The Arvin ‘Playmate’ Portable Radio



The Arvin ‘Playmate’ Portable Radio

Duke University Ad*Access

The original Arvin ‘Playmate’ portable radio 1953 advertised in the Saturday Evening Post 

Made by Arvin Industries of Columbus, Indiana, the Playmate was made in 1953 as a portable AM radio. The set was advertised as a “3-Way” portable, able to run on AC, DC and battery power. The radio also boasted of five (5) tubes and the “mighty Magnetenna.” These features were highly touted for their ability to pull in radio station broadcasts and creating a velvety sound.


The handle folds flat and the model has a thin, sleek design.

2016 photos of Arvin ‘Playmate’ Portable Radio


Today, most people agree the sound produced using vacuum tube technology provide a superior sound experience to digital and transistor radio sound. The Arvin Playmate advertisement above references that preference.

The base model originally sold in 1953 for $29.95. Versions with gold trim like the one pictured above sold for between $32.95 to $34.95 for the upgrade.

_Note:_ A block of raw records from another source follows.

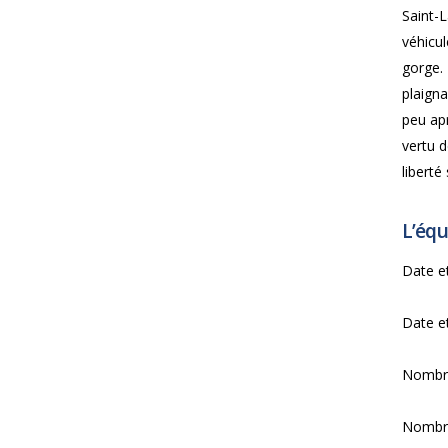
Saint-
véhicu
gorge.
plaigna
peu apr
vertu d
liberté
L’équ
Date et
Date et
Nombre
Nombre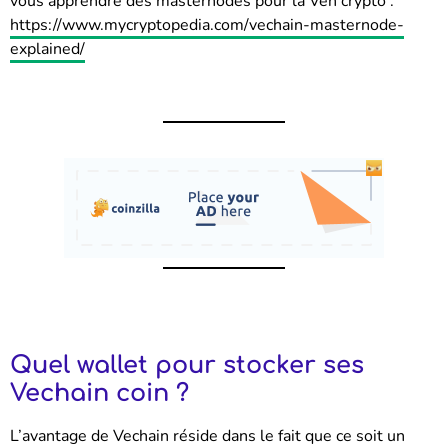
vous apprendre des masternodes pour la Ven crypto :
https://www.mycryptopedia.com/vechain-masternode-
explained/
Quel wallet pour stocker ses
Vechain coin ?
L’avantage de Vechain réside dans le fait que ce soit un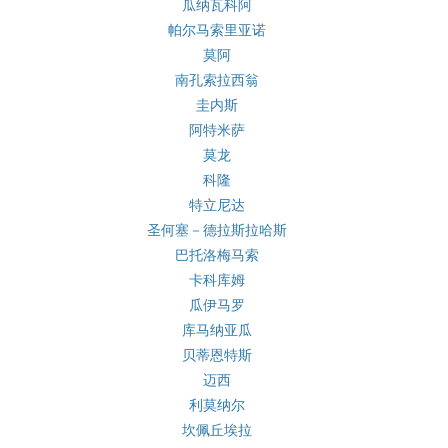
瓜纳瓦科阿
帕尔马索里亚诺
莫阿
南孔索拉西翁
圭内斯
阿特米萨
莫龙
科隆
特立尼达
圣何塞－德拉斯拉哈斯
巴托洛梅马索
卡科库姆
瓜伊马罗
库马纳亚瓜
贝蒂恩特斯
迈西
利莫纳尔
坎佩丘埃拉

Although Retro Radio Farm has characterized the radio as having a “Snakeskin” finish, the original ad describes the finish as “cloth-o- gold.”

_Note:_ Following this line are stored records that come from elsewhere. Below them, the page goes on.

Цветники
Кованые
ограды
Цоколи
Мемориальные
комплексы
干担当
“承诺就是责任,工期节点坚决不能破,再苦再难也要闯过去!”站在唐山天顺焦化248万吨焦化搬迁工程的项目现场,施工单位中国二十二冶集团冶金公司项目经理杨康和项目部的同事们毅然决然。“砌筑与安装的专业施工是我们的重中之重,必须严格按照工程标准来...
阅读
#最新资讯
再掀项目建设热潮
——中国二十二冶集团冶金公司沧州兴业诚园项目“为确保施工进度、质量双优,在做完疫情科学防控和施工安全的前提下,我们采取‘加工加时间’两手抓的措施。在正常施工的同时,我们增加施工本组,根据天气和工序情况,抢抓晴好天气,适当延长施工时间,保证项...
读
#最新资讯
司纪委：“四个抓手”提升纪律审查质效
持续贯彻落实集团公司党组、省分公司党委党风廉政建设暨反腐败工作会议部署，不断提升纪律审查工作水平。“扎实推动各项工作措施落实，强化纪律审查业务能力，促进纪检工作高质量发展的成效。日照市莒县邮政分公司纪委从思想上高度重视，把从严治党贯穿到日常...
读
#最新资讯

To the right you see an ad from the 1950s (exact date unknown). Though the colors are different, the radio seems nearly exact to the ‘Playmate’ of 1952. This radio sold for $44.95 with an insulated vinyl picnic case.

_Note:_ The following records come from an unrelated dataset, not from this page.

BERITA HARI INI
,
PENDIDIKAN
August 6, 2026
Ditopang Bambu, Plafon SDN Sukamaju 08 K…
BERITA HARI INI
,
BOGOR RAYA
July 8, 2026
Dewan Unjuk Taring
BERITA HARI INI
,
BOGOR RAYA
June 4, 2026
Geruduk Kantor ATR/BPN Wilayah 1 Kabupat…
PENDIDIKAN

She shall have music wherever she goes"


This radio design demonstrates the portable style of radio. In the 1950s radios were made smaller and more compact. Portable radios became a natural iteration as Television took over the center of the home and the table-top radio lost some of its luster.

This radio has a decidedly feminine look. With this design we see a nod to women’s high-end hand bags, with the ‘snakeskin’ finish. The gold accent on the dial and handle give the radio elegance. The radio was marketed to women in charge of household purchases and looking for “convenience” and “glamour."

Arvin began as a company producing air filters for the American Car Industry. Like many companies, Arvin diversified into radio production to capitalize on the un-ending thirst for radios by the American public. Radio by the early 1950s had reached the pinnacle in production and content available for consumers.


Television was now in vogue and had supplanted much of the market. In response, radio producers had to create new models each year to impress customers. This Arvin model shows how the company tried to attract a new niche market, women; interested in the “convenience” of being able to take their music with them, wherever they go.